Convo talk for Bethel College (Kansas) November 13, 2006 by Rich Meyer

[Rich sent this to me, and not having time to post it himself, I am posting it for him. Here’s a few quotes to whet your appetite:]

Part of my concern here is with how we process the diversity of voices within the canon – this collection of books that we today call “The Bible,” (singular) as if it were one book. In Greek, Ta Biblia is plural, it means “the books.” What we call “the Old Testament” (singular, again) Jews call “the Law, the Prophets and the Writings.” Names are important, how we name things carries a lot of freight. We all know that the Bible is a collection, a library, and includes a number of voices, voices often engaged in debate. I think it would help our understanding if our vocabulary gave us that picture. Instead we’ve got it all wrapped up in a leather cover.

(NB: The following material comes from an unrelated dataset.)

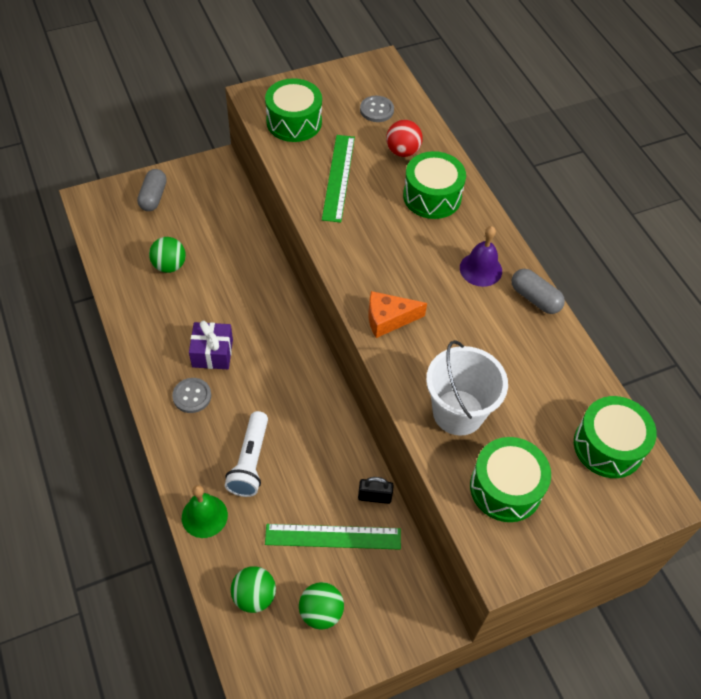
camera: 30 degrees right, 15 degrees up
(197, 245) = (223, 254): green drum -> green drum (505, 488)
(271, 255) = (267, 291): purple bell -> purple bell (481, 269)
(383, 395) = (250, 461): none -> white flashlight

I think we have wanted to stop short of talking openly and honestly within the church about the implications of this diversity of voices, and what it means if we want to study with intent to get direction. Because that requires us to commit, to weigh in on the Bible’s internal debates. Failing this, we are stuck defending some really damaging racism and sexism, just because it is between leather covers. Rabbi Michael Lerner names it thus: he says that we have, in the Torah, the voice of God, and the voice of accumulated pain and hurt.